By being vulnerable and acknowledging what we’re ashamed of, we let go of any guilt we’re holding on to. As Breneì Brown teaches, shame cannot survive being shared, and admitting our shame to ourselves is the first step.
6. Just keep going
When you’re doing things that are new and uncomfortable, it’s inevitable that to some extent you’ll feel like you’re pretending - at least I always do. When I started teaching yoga, I felt like I wasn’t actually a yoga teacher but just pretending to be one, mimicking my own teachers. But as Kurt Vonnegut says in Mother Night, “We are what we pretend to be, so we must be careful about what we pretend to be”.
The process of journaling and expressing your feelings honestly on paper might be brand-new for you. If that’s the case, going this deep might cause some strong reactions.
Don’t let that stop you. Everyone feels as though they’re pretending when they start a new routine. When you haven’t done something before, or you haven’t done it consistently, it’s not ingrained yet. This new way of expressing your feelings is uncomfortable. You might be feeling like a ball of emotion when you begin this process because perhaps you rarely ever allow yourself to feel your uncomfortable emotions. And feeling uncomfortable is when most people quit.

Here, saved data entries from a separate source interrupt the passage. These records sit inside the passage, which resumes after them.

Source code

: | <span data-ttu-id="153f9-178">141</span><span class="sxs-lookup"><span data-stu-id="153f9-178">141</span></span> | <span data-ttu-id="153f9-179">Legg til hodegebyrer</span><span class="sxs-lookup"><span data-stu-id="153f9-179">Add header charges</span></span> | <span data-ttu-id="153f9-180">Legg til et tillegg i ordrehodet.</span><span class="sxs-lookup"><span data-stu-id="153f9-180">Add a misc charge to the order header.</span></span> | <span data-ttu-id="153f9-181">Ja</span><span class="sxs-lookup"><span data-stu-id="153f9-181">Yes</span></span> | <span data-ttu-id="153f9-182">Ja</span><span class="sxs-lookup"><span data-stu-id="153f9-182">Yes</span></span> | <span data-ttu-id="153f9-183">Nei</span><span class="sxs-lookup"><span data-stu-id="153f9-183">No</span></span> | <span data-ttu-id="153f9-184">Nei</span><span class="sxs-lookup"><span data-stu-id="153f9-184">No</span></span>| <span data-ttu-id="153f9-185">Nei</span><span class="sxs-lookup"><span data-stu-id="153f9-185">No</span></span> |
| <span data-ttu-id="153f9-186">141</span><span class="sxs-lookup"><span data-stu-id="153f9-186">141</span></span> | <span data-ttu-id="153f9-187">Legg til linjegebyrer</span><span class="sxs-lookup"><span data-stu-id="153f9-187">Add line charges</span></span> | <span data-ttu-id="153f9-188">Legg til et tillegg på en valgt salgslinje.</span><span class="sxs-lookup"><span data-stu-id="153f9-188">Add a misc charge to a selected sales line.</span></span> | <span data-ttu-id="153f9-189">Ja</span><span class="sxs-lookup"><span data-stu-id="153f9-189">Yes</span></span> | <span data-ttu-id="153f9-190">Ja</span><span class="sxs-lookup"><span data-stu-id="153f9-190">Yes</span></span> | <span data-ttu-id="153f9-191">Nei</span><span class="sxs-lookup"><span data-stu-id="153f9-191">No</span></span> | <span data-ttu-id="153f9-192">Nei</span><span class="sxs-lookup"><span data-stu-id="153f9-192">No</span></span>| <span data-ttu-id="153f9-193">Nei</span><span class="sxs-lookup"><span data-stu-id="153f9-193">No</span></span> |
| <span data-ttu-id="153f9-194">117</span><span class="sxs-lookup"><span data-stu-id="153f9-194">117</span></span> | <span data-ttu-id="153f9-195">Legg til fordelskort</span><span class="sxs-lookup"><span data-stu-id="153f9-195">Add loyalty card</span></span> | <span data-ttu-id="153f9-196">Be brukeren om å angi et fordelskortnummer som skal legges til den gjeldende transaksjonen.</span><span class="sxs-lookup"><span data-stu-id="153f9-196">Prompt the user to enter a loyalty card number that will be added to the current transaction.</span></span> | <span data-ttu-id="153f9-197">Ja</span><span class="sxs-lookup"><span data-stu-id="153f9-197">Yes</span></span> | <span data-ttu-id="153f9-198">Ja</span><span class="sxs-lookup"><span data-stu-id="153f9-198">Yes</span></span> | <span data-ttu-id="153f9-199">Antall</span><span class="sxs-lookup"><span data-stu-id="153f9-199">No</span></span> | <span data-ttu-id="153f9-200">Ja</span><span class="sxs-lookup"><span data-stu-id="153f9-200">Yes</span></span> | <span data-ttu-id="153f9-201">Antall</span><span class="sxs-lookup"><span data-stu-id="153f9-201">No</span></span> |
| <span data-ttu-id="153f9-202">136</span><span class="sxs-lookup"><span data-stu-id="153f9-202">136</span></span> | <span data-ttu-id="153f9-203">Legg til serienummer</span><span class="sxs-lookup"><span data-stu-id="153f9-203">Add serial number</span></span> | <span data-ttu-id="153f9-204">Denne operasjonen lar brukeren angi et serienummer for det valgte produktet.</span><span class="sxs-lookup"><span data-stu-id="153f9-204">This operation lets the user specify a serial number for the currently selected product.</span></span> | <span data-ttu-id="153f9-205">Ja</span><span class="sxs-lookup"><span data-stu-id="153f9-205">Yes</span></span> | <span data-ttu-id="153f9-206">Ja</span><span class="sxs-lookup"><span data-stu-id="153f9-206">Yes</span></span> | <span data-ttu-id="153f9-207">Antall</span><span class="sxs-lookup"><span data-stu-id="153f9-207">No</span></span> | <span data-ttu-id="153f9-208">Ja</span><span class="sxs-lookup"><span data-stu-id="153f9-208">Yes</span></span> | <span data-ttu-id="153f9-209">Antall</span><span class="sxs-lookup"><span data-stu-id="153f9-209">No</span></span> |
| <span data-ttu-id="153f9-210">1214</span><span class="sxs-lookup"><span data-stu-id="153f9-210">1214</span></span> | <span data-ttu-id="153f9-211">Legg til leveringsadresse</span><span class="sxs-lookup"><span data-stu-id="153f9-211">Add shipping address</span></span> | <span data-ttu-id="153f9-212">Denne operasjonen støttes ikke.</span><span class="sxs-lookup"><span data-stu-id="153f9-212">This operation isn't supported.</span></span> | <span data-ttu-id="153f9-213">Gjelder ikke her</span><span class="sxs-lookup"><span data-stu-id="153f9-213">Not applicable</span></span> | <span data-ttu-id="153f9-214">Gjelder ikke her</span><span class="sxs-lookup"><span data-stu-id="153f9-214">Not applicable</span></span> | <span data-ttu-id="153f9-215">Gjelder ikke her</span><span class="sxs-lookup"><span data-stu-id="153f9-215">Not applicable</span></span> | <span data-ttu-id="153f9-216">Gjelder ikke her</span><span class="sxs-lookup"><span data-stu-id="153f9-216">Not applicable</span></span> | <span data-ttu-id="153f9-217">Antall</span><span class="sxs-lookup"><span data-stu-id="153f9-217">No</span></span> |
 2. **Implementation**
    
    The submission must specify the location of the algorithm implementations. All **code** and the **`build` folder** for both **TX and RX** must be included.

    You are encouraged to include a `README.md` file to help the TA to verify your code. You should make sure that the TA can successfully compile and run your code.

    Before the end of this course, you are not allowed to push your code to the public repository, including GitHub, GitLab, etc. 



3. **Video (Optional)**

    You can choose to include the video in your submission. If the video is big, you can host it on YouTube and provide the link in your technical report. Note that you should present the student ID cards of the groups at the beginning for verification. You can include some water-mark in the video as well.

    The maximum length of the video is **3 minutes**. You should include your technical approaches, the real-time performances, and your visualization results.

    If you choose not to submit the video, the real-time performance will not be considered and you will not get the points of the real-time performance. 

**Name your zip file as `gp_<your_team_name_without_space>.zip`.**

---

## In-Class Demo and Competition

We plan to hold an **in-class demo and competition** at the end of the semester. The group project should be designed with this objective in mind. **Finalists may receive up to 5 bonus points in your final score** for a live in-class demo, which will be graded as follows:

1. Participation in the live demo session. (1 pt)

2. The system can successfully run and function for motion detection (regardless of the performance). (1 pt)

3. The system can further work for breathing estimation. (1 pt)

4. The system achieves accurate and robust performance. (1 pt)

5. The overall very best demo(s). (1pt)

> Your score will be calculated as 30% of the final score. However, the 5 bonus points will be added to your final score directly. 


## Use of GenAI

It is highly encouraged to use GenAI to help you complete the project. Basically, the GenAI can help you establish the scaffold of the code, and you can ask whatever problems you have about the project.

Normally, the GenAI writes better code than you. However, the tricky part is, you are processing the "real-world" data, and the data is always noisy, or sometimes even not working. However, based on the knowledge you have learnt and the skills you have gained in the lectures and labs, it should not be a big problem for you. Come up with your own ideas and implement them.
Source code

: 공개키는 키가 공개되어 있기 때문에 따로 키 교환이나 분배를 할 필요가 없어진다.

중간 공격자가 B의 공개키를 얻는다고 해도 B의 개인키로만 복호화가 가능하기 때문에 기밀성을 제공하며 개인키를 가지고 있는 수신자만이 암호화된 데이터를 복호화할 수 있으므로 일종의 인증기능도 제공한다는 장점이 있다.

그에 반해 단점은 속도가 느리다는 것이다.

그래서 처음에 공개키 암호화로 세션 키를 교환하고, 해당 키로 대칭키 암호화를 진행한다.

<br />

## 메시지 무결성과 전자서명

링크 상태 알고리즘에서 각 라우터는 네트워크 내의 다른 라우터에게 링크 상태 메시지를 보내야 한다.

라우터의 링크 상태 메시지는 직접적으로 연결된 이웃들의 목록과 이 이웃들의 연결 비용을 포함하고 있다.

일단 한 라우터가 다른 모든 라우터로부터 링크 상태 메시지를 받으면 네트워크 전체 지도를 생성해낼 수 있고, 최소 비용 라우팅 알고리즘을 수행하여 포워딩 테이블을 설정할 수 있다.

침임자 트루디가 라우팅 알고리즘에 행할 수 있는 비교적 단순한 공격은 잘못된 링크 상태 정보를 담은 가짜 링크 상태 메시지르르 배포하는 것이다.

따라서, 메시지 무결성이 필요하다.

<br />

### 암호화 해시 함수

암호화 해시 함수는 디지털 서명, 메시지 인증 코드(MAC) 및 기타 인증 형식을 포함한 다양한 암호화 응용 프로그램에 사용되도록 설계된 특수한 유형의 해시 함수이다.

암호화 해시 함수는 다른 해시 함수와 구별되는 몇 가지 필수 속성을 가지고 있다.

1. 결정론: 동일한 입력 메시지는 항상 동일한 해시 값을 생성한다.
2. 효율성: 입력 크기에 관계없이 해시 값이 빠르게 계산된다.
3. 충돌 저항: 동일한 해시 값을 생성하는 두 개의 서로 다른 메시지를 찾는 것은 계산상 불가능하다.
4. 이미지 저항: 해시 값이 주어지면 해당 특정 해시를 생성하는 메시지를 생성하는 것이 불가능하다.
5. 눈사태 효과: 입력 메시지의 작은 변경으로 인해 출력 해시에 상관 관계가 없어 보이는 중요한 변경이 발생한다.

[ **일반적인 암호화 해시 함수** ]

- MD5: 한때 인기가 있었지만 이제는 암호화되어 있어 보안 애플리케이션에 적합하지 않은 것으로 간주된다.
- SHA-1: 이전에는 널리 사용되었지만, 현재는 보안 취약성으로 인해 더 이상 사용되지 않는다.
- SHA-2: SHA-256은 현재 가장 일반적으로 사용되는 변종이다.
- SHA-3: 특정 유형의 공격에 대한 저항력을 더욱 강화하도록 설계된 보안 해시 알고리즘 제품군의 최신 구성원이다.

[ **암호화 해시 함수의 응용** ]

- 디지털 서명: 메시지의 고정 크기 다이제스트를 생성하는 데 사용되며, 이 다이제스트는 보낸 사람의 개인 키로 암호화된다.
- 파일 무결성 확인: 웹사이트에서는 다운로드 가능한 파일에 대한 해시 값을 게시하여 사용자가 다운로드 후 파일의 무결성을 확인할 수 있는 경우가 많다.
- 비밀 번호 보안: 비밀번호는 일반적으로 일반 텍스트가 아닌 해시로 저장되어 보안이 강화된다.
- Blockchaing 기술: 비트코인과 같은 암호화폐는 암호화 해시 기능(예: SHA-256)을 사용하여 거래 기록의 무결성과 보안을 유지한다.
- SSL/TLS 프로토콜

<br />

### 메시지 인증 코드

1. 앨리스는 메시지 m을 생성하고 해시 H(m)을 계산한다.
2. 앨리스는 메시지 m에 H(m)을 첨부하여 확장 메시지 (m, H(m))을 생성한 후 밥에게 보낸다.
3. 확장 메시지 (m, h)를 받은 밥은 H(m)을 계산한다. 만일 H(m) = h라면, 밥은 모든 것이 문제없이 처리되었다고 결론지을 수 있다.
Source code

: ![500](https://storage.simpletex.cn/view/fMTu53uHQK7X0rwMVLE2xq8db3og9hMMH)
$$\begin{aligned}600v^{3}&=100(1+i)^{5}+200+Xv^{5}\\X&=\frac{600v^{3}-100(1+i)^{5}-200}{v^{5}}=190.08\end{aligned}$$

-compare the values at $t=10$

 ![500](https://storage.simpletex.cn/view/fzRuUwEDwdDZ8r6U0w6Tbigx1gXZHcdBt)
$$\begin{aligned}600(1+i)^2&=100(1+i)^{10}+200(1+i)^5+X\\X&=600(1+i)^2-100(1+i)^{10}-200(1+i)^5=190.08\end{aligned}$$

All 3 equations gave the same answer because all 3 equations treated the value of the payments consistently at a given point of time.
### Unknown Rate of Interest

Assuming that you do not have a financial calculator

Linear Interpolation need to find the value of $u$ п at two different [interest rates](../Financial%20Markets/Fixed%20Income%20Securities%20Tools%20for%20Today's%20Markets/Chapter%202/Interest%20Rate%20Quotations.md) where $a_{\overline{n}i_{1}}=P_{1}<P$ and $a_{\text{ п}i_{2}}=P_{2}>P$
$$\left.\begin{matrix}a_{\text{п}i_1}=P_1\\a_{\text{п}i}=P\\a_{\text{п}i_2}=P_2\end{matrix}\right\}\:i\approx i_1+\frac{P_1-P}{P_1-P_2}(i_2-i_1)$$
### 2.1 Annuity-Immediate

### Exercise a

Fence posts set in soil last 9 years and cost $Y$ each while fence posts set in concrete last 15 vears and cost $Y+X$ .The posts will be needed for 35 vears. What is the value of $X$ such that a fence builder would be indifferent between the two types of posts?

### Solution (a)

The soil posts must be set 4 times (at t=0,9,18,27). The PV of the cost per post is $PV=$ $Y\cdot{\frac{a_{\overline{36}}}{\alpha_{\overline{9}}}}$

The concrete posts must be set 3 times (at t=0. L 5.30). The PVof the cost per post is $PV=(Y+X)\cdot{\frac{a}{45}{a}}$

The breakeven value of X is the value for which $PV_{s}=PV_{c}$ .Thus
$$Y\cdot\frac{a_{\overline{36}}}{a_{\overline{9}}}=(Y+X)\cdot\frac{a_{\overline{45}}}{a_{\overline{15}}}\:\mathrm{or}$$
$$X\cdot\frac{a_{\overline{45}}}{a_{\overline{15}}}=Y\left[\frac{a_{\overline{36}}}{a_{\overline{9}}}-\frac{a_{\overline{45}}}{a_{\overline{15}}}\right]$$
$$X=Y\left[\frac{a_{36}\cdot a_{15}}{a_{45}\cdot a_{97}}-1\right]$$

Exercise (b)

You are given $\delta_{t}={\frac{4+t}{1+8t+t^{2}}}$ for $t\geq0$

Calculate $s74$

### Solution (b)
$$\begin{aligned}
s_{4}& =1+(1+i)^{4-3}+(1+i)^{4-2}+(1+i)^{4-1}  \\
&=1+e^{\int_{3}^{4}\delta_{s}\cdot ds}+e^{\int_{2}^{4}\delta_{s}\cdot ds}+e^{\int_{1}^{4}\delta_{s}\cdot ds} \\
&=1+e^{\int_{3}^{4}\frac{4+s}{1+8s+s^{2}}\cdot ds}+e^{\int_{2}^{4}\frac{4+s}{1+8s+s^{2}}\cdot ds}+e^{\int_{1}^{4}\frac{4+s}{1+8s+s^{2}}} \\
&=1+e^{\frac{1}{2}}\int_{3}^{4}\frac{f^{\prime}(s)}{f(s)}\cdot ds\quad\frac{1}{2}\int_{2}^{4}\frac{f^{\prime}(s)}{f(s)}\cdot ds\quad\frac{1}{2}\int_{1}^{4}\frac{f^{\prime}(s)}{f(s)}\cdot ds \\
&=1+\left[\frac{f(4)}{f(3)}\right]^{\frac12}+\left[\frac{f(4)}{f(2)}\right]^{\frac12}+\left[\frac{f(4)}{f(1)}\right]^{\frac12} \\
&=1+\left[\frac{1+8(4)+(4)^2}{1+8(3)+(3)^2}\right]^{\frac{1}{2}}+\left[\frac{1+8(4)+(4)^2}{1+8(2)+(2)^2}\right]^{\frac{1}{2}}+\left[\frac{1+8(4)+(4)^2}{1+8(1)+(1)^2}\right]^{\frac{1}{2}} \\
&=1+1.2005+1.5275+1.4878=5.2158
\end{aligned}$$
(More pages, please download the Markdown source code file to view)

So when you reach this point, you must ask yourself: Do I want to have a deep life? Do I want to feel the richness of mad love and the sadness of heartbreak? Do I want to feel the full spectrum of emotions . . . or do I want to numb out?'
When you feel like you’re playing pretend as a writer but you like what you’re pretending - that’s when you need to keep going. That’s when, with time, the routine becomes ingrained, and before you know it . . . you will no longer be pretending.